## Task brief
Reproduce the records below line for line, unchanged.

◆ ◆ ◆ ◆ ◆

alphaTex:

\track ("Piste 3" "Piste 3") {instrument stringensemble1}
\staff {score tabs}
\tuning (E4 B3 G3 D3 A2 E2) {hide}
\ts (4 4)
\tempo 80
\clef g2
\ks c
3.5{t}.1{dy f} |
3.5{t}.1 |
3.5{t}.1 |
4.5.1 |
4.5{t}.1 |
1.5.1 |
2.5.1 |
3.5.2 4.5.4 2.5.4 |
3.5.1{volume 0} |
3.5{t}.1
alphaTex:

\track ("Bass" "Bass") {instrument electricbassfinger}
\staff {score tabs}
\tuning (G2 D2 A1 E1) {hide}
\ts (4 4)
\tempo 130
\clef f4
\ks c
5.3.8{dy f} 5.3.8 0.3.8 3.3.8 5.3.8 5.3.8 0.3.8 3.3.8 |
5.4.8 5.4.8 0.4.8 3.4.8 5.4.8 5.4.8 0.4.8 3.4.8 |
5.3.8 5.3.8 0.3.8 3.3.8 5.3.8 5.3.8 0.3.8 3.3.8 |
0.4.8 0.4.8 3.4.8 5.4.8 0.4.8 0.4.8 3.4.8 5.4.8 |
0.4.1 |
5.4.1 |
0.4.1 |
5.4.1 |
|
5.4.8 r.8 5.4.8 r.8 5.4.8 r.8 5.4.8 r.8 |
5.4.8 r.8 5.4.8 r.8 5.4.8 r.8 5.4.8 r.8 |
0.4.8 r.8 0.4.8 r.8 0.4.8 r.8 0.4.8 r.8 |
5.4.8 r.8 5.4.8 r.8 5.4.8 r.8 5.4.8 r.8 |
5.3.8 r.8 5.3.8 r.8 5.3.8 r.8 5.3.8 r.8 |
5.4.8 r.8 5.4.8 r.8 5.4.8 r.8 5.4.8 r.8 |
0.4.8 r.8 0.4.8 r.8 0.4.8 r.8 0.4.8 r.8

◆ ◆ ◆ ◆ ◆

## Solution
alphaTex:

\track ("Piste 3" "Piste 3") {instrument stringensemble1}
\staff {score tabs}
\tuning (E4 B3 G3 D3 A2 E2) {hide}
\ts (4 4)
\tempo 80
\clef g2
\ks c
3.5{t}.1{dy f} |
3.5{t}.1 |
3.5{t}.1 |
4.5.1 |
4.5{t}.1 |
1.5.1 |
2.5.1 |
3.5.2 4.5.4 2.5.4 |
3.5.1{volume 0} |
3.5{t}.1
alphaTex:

\track ("Bass" "Bass") {instrument electricbassfinger}
\staff {score tabs}
\tuning (G2 D2 A1 E1) {hide}
\ts (4 4)
\tempo 130
\clef f4
\ks c
5.3.8{dy f} 5.3.8 0.3.8 3.3.8 5.3.8 5.3.8 0.3.8 3.3.8 |
5.4.8 5.4.8 0.4.8 3.4.8 5.4.8 5.4.8 0.4.8 3.4.8 |
5.3.8 5.3.8 0.3.8 3.3.8 5.3.8 5.3.8 0.3.8 3.3.8 |
0.4.8 0.4.8 3.4.8 5.4.8 0.4.8 0.4.8 3.4.8 5.4.8 |
0.4.1 |
5.4.1 |
0.4.1 |
5.4.1 |
|
5.4.8 r.8 5.4.8 r.8 5.4.8 r.8 5.4.8 r.8 |
5.4.8 r.8 5.4.8 r.8 5.4.8 r.8 5.4.8 r.8 |
0.4.8 r.8 0.4.8 r.8 0.4.8 r.8 0.4.8 r.8 |
5.4.8 r.8 5.4.8 r.8 5.4.8 r.8 5.4.8 r.8 |
5.3.8 r.8 5.3.8 r.8 5.3.8 r.8 5.3.8 r.8 |
5.4.8 r.8 5.4.8 r.8 5.4.8 r.8 5.4.8 r.8 |
0.4.8 r.8 0.4.8 r.8 0.4.8 r.8 0.4.8 r.8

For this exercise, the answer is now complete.